How Much Linux Cluster for $6000?
A recent article on Slashdot queried about assembling a parallel computing platform on the cheap. The budget was noted at £4000, which is conversationally about $6000US. The application was noted as being CPU intensive, but not written for GPU support. The final notation (of concern here) was the suggestion of using a boring Linux distro and Sun (now Oracle) GridEngine, with storage done via NFS mounts.
Of course, the easiest and most popular response was to use services like Amazon’s Elastic Compute Cloud. There’s analysis that would need to be done to determine if the size of the cloud used would be cost-effective. One thing to remember is that pricing is per hour per instance, so while it looks cheap at sixty-eight cents for their Cluster Compute Linux Instance. That’s just $16 a day per instance. That’s a year’s worth of one instance. Six months for two, then. You could run for about one day on about 300 nodes.
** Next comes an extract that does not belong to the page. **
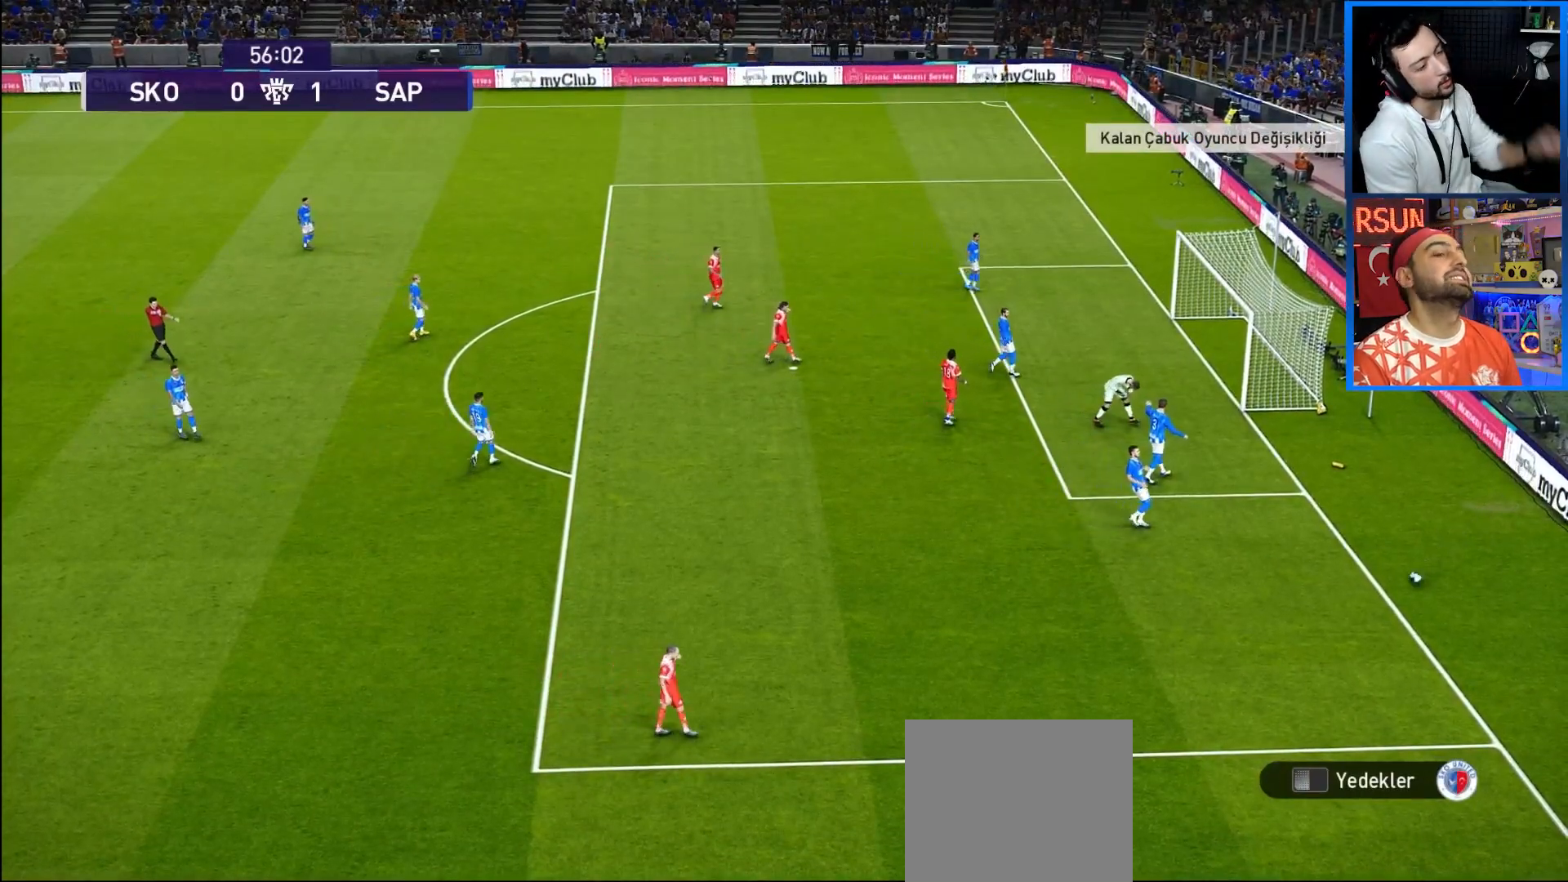
{"buttons": [], "left_stick": "center", "right_stick": "center", "events": []}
As a thought experiment, I mused what could be done to make a cluster to run “locally,” given their requirements, and what would be some the potentially unforeseen obstacles? How would that compare to the Amazon solution?
Looking at the requirements, I think it’d be possible to make a pretty fair cluster if that $6000 went entirely into equipment, meaning later utilities and manpower come from other sources, especially if a boring Linux distro is the at core. The mention was that the processing was CPU intensive, so it seems it’d need some fat processors. There wasn’t a mention of RAM requirements for the processing, but storage was noted as being remote to each server, which drastically cheapens each slave in our cluster. The boring Linux distribution means our OS cost is zero. As far as I can see, even the Oracle Grid Engine is free.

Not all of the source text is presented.